Türk Hava Yolları çalışanları haklarını aramaya kalktılar, şiddetli bir tepki ile karşılaştılar. Önce sektöre grev yasağı geldi, ardından birçok kişi işinden atıldı.
Herhalde dikkatinizi çekmiştir, özellikle yandaş kesimdeki pek çok yazar THY olayında çalışanların değil şirketin yanında yer aldı.
Kimileri daha kurnaz davranarak THY çalışanlarından hiç söz etmeden, başka konular üzerinden THY güzellemeleri yazdılar.
THY nasıl bir dünya devi olmuş, herkes parmak ısırıyormuş, şirketin başındaki kişiler nasıl da nitelikliymişler, nasıl da gecelerini gündüzlerine katıyorlarmış.
Döktürdüler de döktürdüler.
Hepsi bir kart uğruna bunların.
THY bunlara birer kart veriyor. Gazeteciler bu kartlarla ayrı kapıdan giriyorlar havaalanlarına, biniş işlemleri hızla yapılıyor, kimileri bir üst sınıfa aktarılıyor, bagaj fazlalıklarına aldırış edilmiyor, izzet ikram görüyorlar.
İşte bu kartlarla THY yönetimine bağlanan gazeteciler de övgüden başka bir şey yazamıyorlar.
Hep merak ederdim, gazetecilere bu kartlar nasıl verilir diye.
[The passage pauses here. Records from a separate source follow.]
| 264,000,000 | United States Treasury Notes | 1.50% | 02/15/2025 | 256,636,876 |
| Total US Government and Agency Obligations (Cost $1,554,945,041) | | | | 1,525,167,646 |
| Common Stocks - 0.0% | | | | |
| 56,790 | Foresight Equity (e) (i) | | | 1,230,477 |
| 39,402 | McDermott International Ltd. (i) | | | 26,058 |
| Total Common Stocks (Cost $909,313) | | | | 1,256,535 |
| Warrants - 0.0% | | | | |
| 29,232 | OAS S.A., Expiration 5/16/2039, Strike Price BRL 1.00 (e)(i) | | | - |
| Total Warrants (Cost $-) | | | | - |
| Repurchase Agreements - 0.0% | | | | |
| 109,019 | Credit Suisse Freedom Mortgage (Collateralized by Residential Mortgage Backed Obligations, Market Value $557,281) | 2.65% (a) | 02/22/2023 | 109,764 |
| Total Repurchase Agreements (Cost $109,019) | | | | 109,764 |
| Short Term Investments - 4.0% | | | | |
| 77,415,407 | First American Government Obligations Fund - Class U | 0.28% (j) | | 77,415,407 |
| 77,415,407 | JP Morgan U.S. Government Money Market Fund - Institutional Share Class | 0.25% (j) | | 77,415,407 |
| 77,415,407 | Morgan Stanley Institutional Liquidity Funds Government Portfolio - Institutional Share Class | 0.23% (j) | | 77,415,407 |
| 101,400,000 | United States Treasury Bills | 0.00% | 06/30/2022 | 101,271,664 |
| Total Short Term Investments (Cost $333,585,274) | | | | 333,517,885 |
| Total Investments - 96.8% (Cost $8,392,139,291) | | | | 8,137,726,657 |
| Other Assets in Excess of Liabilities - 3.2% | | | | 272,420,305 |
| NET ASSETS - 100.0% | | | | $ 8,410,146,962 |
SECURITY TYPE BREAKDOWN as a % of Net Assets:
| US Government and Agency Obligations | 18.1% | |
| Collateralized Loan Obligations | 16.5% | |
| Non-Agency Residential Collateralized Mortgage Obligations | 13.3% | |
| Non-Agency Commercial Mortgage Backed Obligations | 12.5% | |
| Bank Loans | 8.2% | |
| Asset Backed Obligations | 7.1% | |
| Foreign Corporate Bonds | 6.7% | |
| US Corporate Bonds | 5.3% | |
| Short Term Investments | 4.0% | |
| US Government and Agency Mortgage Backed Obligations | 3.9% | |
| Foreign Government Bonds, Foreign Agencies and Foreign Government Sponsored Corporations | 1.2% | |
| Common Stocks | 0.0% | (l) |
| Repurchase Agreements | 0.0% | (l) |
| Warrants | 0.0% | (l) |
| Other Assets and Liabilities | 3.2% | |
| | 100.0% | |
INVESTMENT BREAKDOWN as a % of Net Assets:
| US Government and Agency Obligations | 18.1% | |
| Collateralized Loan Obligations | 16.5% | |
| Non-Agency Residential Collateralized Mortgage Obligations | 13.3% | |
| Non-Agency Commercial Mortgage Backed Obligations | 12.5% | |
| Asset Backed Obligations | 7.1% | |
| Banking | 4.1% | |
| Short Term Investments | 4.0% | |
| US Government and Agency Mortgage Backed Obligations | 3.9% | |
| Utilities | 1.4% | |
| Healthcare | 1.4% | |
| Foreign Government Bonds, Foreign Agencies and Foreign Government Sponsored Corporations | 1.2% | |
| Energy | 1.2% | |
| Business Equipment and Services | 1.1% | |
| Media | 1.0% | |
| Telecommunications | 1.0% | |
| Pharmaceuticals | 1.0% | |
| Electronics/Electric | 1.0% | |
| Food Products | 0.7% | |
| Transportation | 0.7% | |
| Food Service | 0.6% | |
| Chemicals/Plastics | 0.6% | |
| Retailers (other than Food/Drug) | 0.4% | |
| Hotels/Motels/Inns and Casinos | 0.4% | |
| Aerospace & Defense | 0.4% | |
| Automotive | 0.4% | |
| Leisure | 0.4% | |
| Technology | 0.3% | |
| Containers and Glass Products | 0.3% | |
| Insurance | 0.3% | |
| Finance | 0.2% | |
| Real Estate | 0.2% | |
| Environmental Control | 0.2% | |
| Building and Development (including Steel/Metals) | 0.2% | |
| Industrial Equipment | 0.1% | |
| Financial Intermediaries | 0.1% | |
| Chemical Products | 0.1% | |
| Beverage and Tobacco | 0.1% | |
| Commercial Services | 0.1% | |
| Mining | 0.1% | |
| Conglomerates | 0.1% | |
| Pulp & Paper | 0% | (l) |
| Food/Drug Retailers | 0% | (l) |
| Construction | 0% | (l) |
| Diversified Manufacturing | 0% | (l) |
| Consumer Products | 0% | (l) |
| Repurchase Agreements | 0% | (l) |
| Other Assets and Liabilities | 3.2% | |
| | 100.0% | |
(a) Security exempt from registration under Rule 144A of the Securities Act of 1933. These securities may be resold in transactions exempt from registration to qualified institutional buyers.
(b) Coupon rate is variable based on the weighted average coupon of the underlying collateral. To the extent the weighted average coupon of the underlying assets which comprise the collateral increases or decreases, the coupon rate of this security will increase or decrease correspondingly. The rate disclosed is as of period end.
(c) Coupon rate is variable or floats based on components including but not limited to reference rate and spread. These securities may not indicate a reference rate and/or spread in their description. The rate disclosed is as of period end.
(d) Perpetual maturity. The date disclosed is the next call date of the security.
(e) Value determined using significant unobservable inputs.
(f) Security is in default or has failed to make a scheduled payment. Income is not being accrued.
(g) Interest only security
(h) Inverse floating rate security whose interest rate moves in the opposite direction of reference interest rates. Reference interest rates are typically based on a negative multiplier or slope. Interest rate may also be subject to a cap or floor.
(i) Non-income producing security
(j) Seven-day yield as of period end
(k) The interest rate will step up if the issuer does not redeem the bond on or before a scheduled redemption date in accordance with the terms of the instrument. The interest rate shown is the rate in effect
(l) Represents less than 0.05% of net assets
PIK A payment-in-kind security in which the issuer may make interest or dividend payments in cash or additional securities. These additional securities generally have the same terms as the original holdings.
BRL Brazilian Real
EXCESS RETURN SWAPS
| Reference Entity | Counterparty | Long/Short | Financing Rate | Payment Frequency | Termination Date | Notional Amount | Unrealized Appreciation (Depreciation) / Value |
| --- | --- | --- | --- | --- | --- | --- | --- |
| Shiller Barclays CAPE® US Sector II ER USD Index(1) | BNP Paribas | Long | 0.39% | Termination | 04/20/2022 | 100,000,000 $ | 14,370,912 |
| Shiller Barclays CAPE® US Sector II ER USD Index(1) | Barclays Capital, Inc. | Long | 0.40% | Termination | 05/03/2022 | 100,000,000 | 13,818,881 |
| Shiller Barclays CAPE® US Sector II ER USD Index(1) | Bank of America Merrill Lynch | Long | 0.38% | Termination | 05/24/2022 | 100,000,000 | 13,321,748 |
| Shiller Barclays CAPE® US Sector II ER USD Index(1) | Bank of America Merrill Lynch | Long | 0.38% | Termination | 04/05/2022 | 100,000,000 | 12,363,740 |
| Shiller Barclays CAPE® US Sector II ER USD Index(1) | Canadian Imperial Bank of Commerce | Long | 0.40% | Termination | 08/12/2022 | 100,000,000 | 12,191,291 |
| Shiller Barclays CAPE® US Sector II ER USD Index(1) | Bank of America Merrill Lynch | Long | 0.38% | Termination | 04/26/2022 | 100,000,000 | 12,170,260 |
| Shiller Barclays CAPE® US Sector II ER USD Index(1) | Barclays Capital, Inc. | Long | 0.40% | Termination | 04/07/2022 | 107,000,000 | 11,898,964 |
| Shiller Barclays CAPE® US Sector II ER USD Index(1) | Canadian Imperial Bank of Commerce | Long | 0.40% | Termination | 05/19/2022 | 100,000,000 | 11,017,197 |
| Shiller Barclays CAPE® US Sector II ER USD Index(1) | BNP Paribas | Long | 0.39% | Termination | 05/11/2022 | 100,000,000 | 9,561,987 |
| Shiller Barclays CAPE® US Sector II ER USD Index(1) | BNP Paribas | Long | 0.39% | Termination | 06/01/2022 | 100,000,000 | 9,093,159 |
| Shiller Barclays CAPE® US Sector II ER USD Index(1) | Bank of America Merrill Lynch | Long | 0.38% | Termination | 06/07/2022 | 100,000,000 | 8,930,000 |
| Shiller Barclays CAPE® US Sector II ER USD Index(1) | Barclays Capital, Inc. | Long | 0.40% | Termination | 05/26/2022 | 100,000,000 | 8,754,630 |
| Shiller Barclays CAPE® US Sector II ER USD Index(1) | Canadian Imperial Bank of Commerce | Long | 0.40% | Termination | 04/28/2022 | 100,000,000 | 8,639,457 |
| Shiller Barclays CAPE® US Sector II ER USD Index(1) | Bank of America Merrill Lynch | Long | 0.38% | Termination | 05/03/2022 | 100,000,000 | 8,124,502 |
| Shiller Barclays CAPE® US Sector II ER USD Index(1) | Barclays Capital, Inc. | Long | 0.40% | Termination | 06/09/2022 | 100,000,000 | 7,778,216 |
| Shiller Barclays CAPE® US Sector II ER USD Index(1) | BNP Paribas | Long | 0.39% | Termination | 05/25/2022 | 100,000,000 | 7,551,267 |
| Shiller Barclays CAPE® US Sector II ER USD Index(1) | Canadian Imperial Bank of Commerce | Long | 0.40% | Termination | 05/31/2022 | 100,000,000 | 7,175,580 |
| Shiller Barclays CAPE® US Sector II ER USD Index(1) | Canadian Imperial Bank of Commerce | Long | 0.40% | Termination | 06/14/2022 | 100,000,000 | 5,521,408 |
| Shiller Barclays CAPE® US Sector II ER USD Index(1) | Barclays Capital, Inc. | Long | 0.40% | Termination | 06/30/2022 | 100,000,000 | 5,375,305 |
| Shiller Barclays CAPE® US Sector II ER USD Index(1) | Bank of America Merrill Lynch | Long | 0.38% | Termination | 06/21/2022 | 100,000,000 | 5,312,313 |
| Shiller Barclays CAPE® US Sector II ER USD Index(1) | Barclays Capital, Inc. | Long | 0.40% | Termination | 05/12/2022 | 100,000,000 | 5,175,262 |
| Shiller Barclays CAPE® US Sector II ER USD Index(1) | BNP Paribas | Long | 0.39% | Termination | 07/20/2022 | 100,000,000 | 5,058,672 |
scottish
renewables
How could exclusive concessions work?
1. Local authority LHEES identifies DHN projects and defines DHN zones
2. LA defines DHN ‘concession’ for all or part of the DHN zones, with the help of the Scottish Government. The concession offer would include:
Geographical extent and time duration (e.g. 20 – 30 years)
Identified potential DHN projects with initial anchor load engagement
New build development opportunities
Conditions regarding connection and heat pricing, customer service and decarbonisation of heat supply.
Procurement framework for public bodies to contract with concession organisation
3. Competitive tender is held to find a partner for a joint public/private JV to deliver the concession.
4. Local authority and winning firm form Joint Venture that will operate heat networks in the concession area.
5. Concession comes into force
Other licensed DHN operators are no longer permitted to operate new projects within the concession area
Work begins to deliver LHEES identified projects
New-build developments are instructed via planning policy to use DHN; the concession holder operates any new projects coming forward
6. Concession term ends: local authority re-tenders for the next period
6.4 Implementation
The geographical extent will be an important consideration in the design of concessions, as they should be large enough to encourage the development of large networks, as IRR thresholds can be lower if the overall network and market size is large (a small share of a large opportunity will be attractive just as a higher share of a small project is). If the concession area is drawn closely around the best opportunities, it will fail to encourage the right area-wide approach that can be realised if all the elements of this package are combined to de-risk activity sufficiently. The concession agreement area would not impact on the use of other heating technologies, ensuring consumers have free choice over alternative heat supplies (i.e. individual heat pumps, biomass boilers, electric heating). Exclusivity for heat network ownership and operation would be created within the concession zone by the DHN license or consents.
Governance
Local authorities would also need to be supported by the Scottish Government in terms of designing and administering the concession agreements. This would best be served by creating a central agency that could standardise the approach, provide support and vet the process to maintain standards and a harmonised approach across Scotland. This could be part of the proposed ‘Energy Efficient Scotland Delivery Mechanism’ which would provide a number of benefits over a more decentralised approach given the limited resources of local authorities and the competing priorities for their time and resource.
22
Elite Card denilen bu kartlar THY ile çok uçan ve genellikle Business veya First Class uçan yolculara veriliyor.
Bu gazetecilerin hangileri acaba “çok uçtukları ve mil kazandıkları için” bu kartları almaya hak kazanıyor.
30 küsur yıllık gazeteciyim. Neredeyse her hafta bir yere uçuyorum, ama bu kartları almaya hak kazanacak mile erişemiyorum bir türlü. Birkaç yıllık yandaş gazeteciler ise bakıyorum ellerindeki kartlarla THY yönetimi tarafından pamuklar içinde ağırlanıyor.
Demek ki böyle olunca, bol yağlı ballı yazılar yazmak da görev kabul ediliyor.